Cluster Networks Need Speed

Researchers found clusters could be assembled quickly and offered high performance at low cost, as long as they used high-speed networks to eliminate bottlenecks.

Another late ‘90’s project, Berkeley’s Network of Workstations (NoW), linked dozens of Sparc workstations on the fastest interconnects of the day. They created an image of a pod of small fish eating a larger fish to illustrate their work.

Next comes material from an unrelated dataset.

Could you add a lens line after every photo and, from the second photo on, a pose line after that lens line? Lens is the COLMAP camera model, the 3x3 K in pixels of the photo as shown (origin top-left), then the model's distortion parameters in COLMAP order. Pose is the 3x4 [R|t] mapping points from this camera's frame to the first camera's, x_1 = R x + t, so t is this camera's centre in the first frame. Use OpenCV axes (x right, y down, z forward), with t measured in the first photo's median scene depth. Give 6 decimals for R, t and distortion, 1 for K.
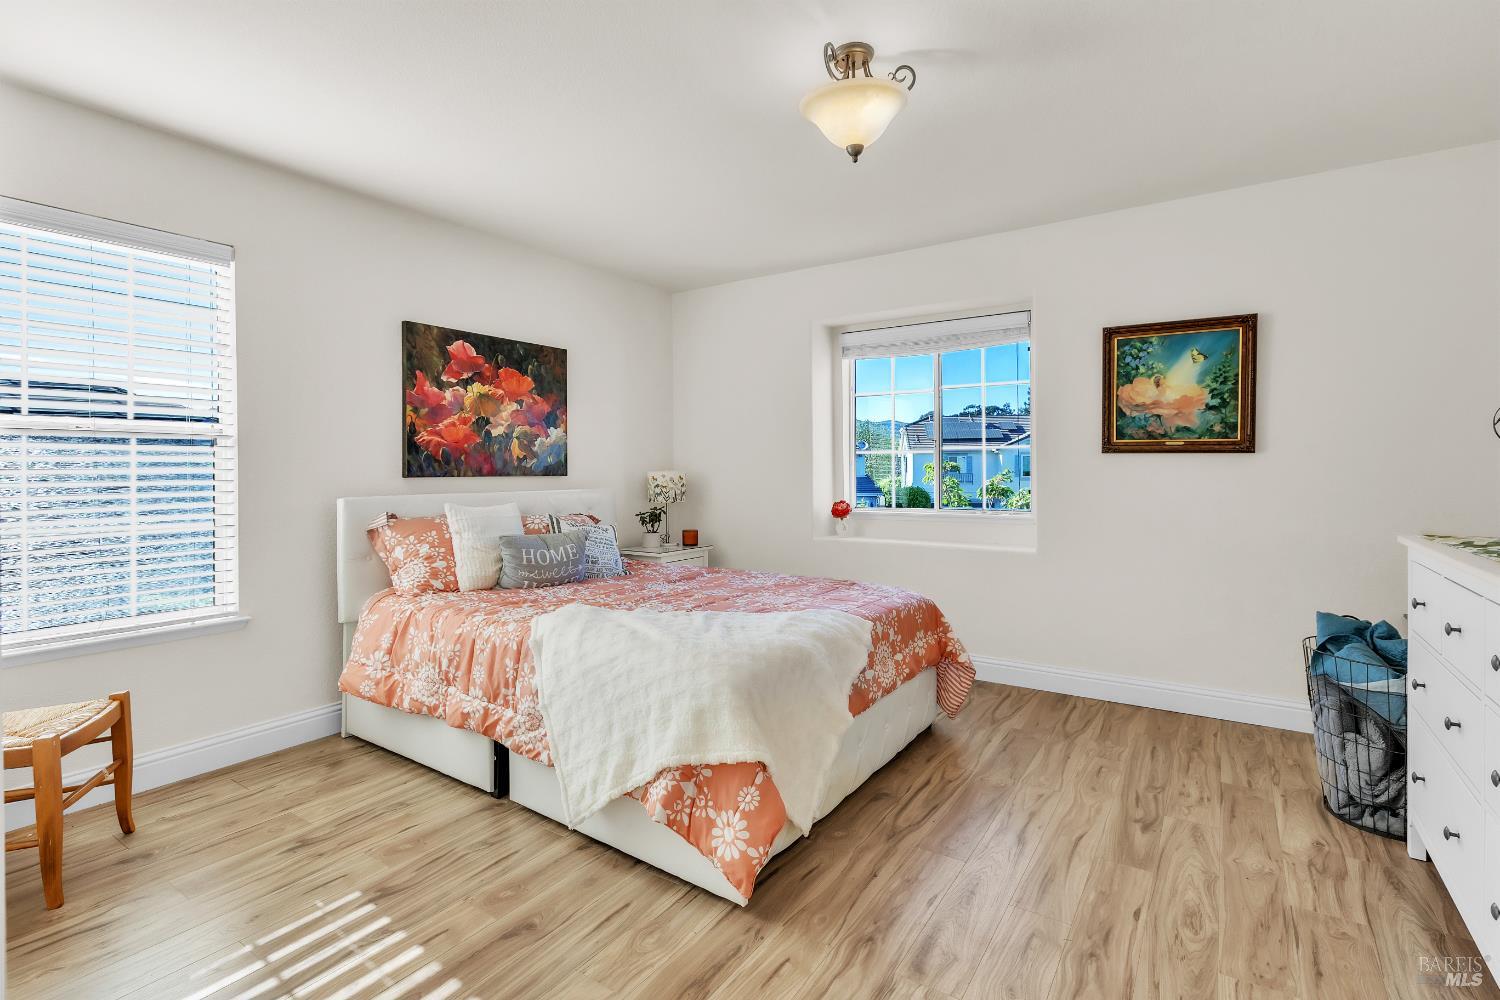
lens RADIAL K [[684.7, 0, 751.1], [0, 684.7, 490.6], [0, 0, 1]] dist [-0.001935, 0.001032]
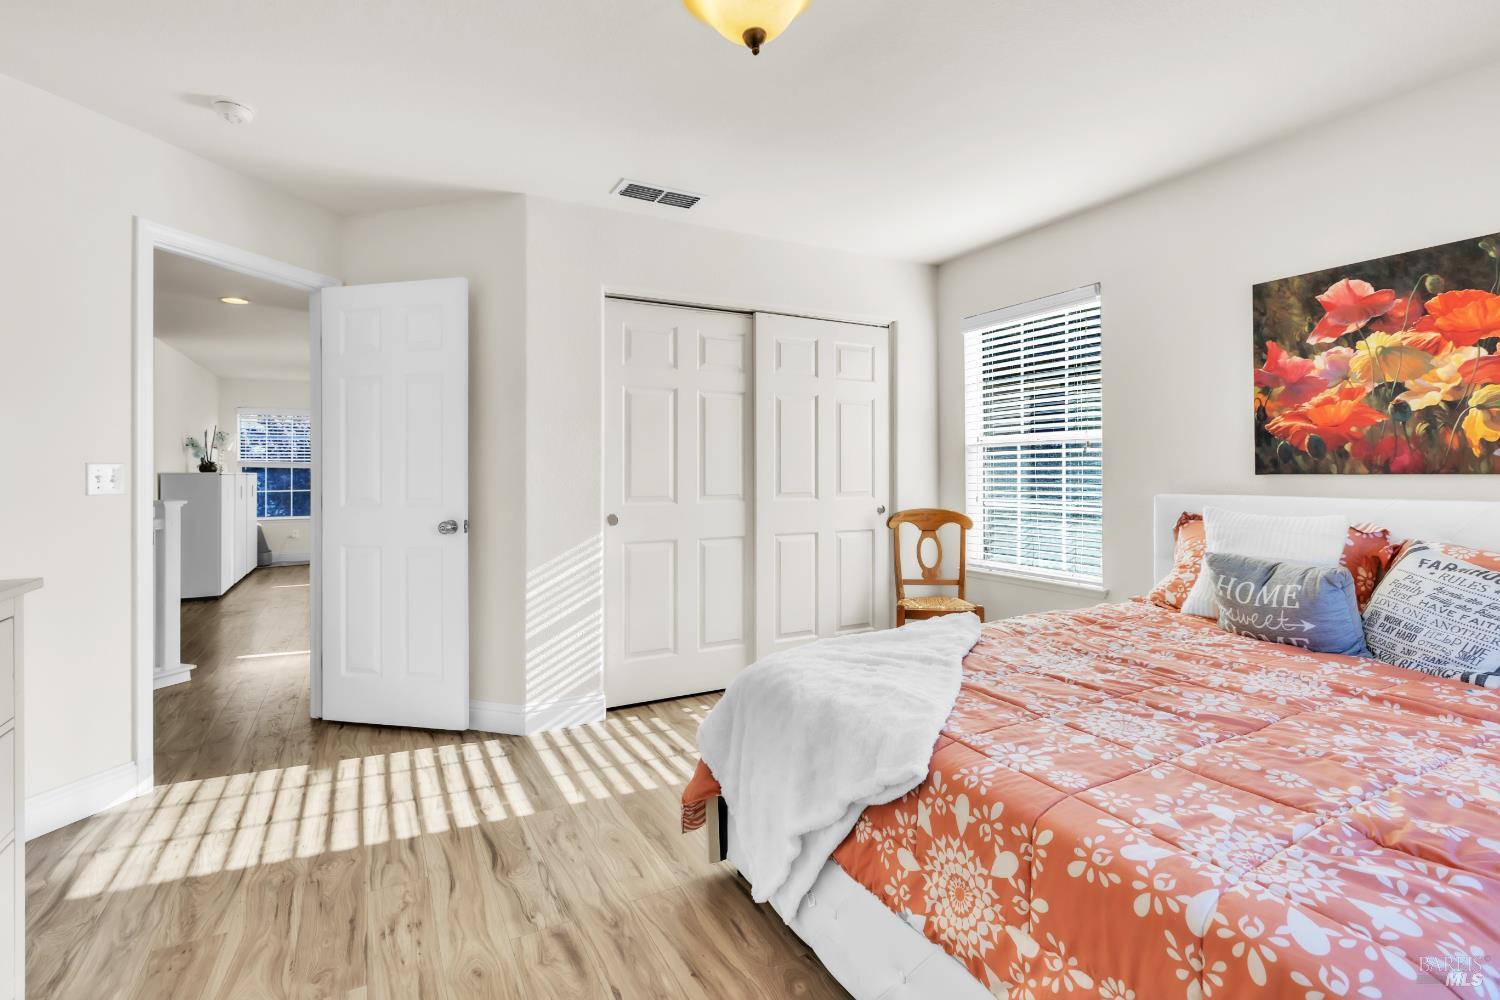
lens RADIAL K [[684.7, 0, 748.6], [0, 684.7, 469.7], [0, 0, 1]] dist [-0.001935, 0.001032]
pose [[-0.442552, 0.007629, -0.896710, 0.484290], [-0.014757, 0.999766, 0.015789, -0.027283], [0.896621, 0.020220, -0.442336, 0.778241]]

Berkeley NoW image of pod or superpod cluster
Researchers behind Berkeley’s NoW project envisioned clusters of many small systems out-performing a single larger computer.

One researcher, Eric Brewer, saw clusters were ideal for emerging internet apps, so he used the 100-server NoW system as a search engine.

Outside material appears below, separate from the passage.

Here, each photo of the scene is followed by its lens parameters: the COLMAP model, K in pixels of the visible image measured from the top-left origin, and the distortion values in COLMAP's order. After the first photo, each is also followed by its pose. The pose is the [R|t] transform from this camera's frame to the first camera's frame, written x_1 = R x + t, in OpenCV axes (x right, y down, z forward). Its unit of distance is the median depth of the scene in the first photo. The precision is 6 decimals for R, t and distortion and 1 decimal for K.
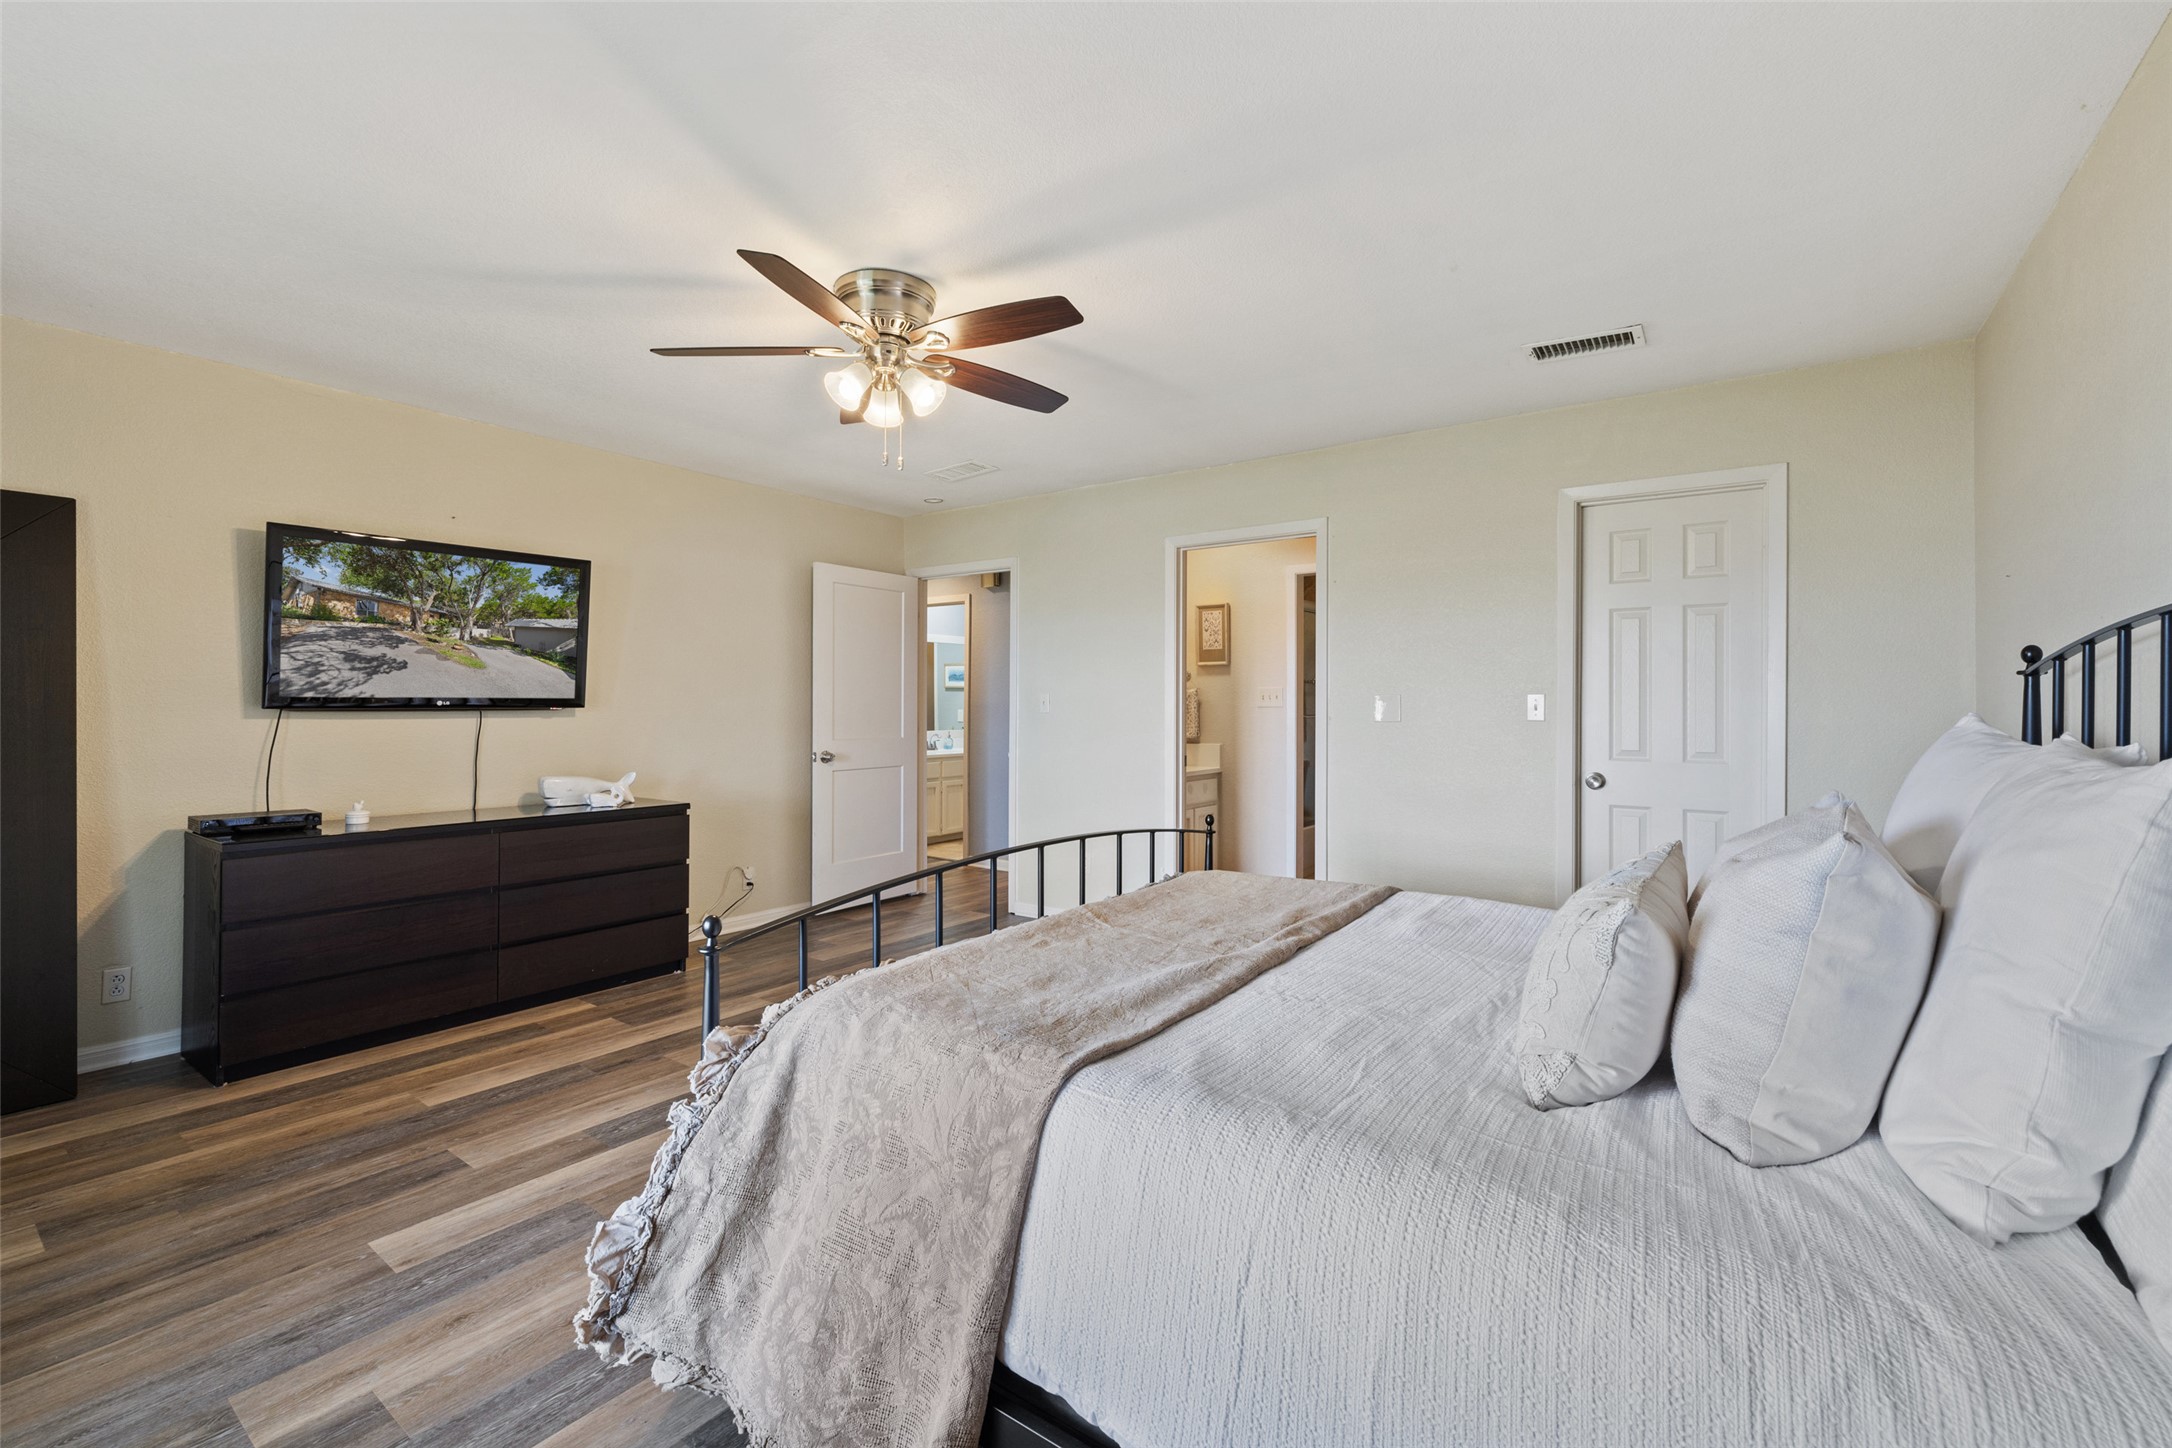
lens RADIAL K [[920.0, 0, 1086.1], [0, 920.0, 708.3], [0, 0, 1]] dist [-0.000811, -0.000297]
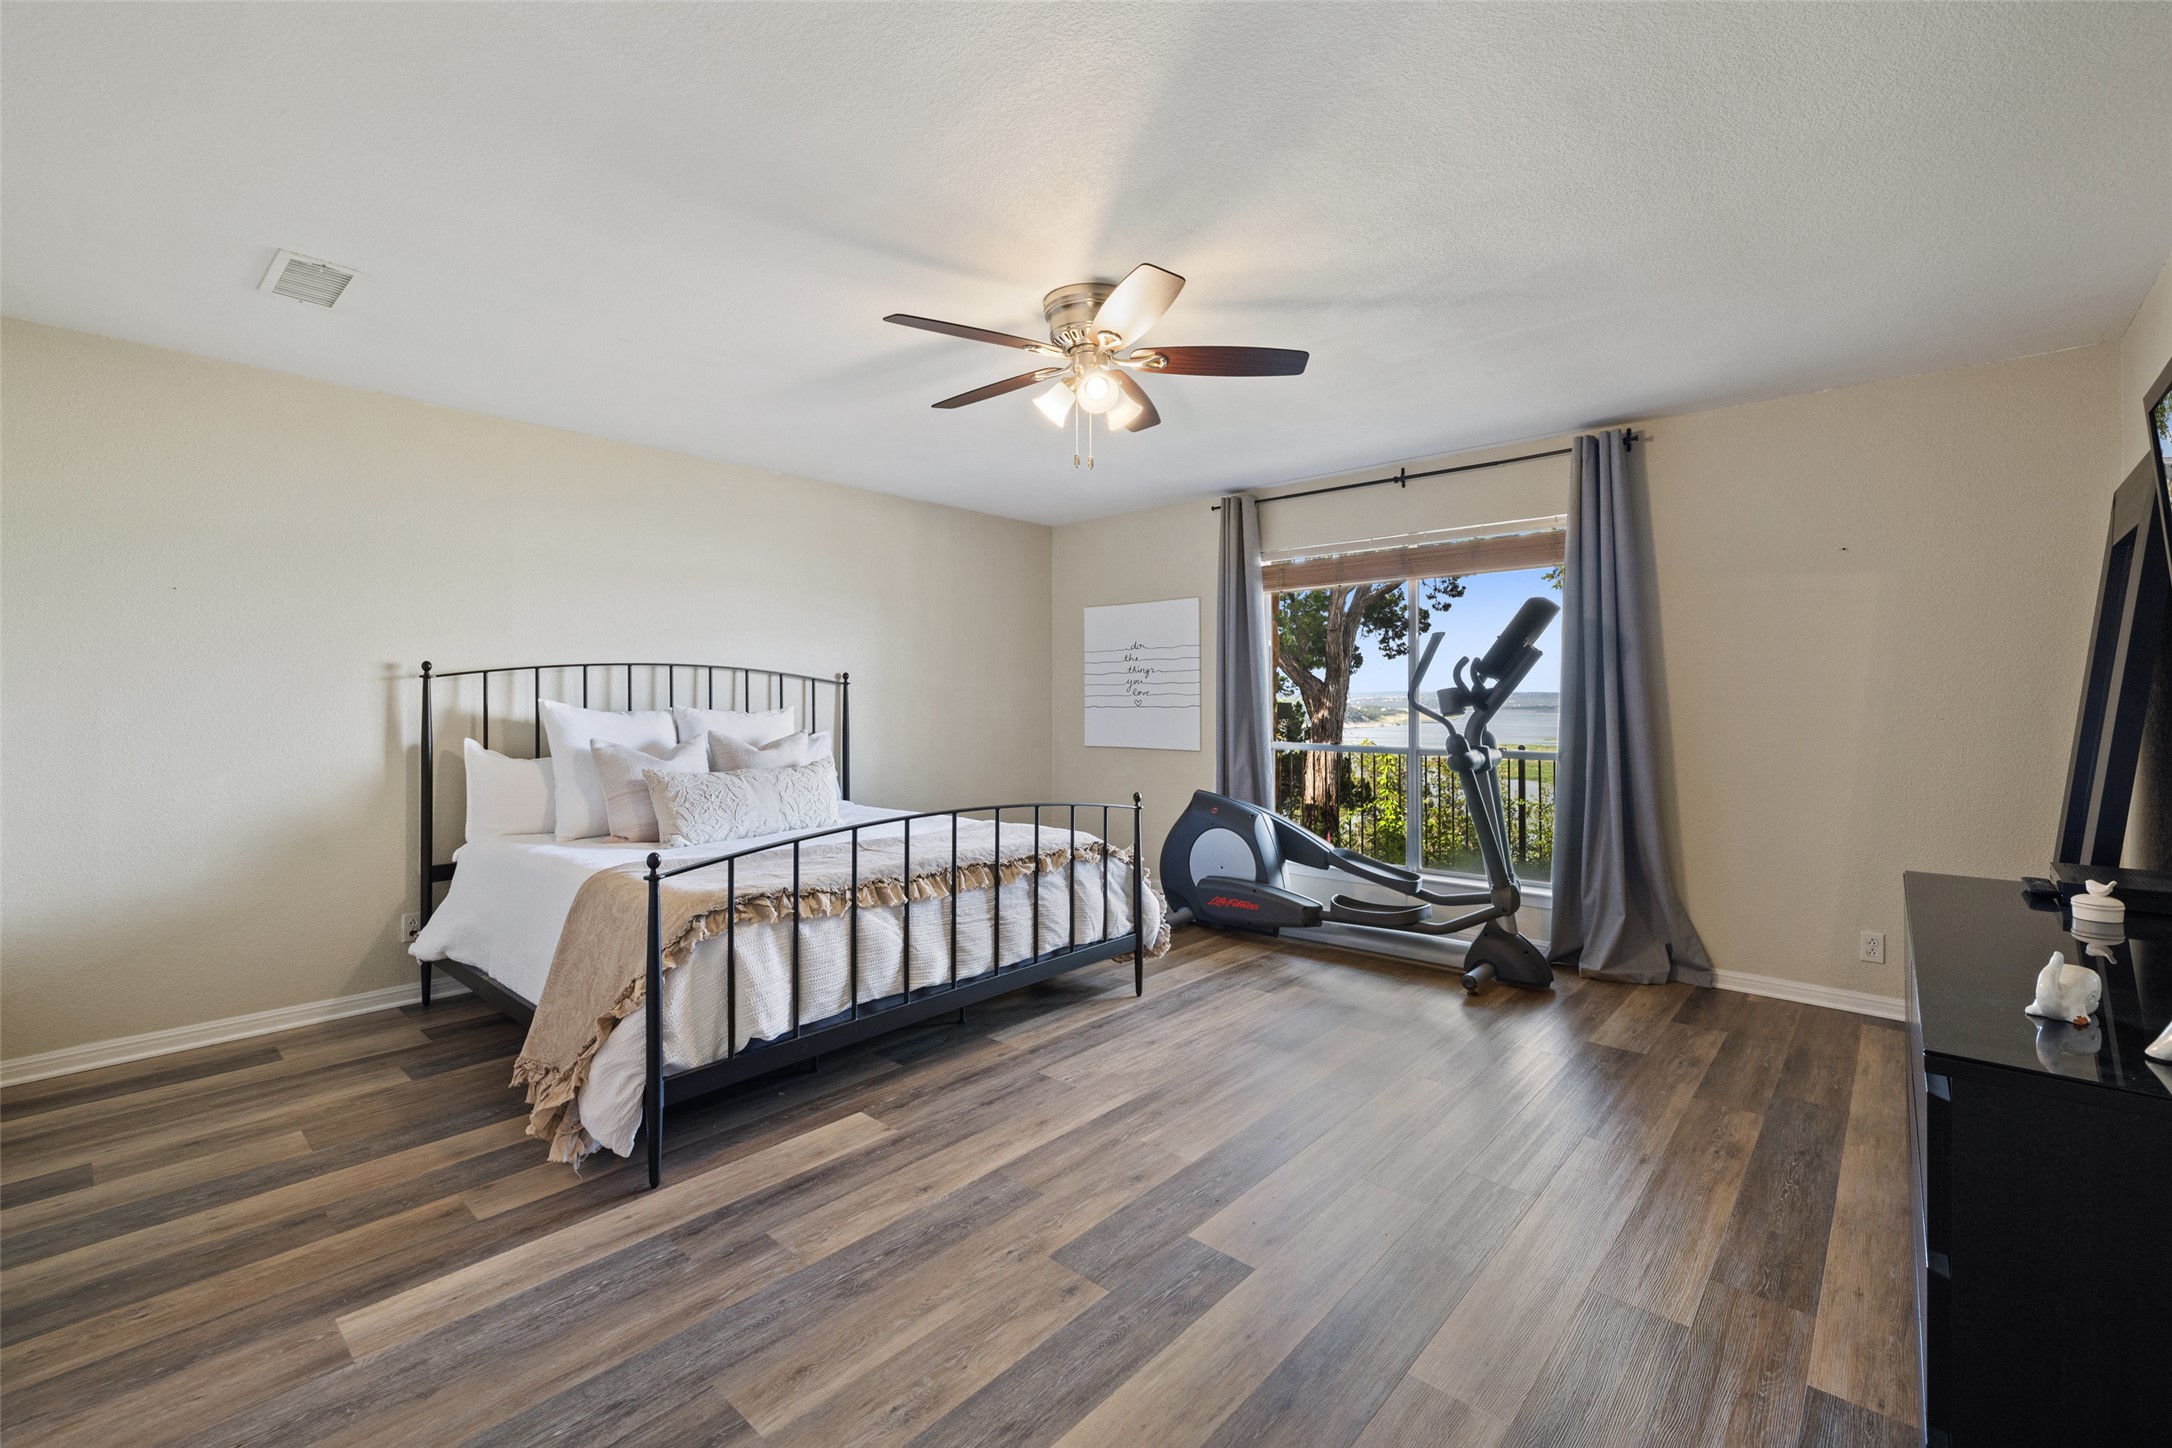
lens RADIAL K [[920.0, 0, 1086.1], [0, 920.0, 708.3], [0, 0, 1]] dist [-0.000811, -0.000297]
pose [[-0.995813, -0.002101, 0.091393, -0.296379], [-0.001236, 0.999954, 0.009527, 0.004611], [-0.091408, 0.009374, -0.995769, 1.840029]]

“For a while we had the best search engine in the world running on the Berkeley campus,” said David Patterson, a veteran of NoW and many computer research projects at Berkeley.

The work was so successful, Brewer co-founded Inktomi, an early search engine built on a NoW-inspired cluster of 1,000 systems. It had many rivals, including a startup called Google with roots at Stanford.

“They built their network clusters out of PCs and defined a business model that let them grow and really improve search quality — the rest was history,” said Patterson, co-author of a popular textbook on computing.

Today, clusters or pods are the basis of most of the world’s TOP500 supercomputers as well as virtually all cloud computing services. And most use NVIDIA GPUs, but we’re getting ahead of the story.

Pods vs. Clusters: A War of Words

While computer architects called these systems clusters, some networking specialists preferred the term pod. Turning the biological term into a tech acronym, they said POD stood for a “point of delivery” of computing services.

The term pod gained traction in the early days of cloud computing. Service providers raced to build ever larger, warehouse-sized systems often ordering entire shipping containers, aka pods, of pre-configured systems they could plug together like Lego blocks.

First Google cluster in a container
An early prototype container delivered to a cloud service provider.

More recently, the Kubernetes group adopted the term pod. They define a software pod as “a single container or a small number of containers that are tightly coupled and that share resources.”

Industries like aerospace and consumer electronics adopted the term pod, too, perhaps to give their concepts an organic warmth. Among the most iconic examples are the iPod, the forerunner of the iPhone, and the single-astronaut vehicle from the movie 2001: A Space Odyssey.

When AI Met Clusters

In 2012, cloud computing services heard the Big Bang of AI, the genesis of a powerful new form of computing. They raced to build giant clusters of GPUs that, thanks to their internal clusters of accelerator cores, could process huge datasets to train and run neural networks.

To help spread AI to any enterprise data center, NVIDIA packs GPU clusters on InfiniBand networks into NVIDIA DGX Systems. A reference architecture lets users easily scale from a single DGX system to an NVIDIA DGX POD or even a supercomputer-class NVIDIA DGX SuperPOD.

For example, Cambridge-1, in the United Kingdom, is an AI supercomputer based on a DGX SuperPOD, dedicated to advancing life sciences and healthcare. It’s one of many AI-ready clusters and pods spreading like never before. They’re sprouting like AI itself, in many shapes and sizes in every industry and business.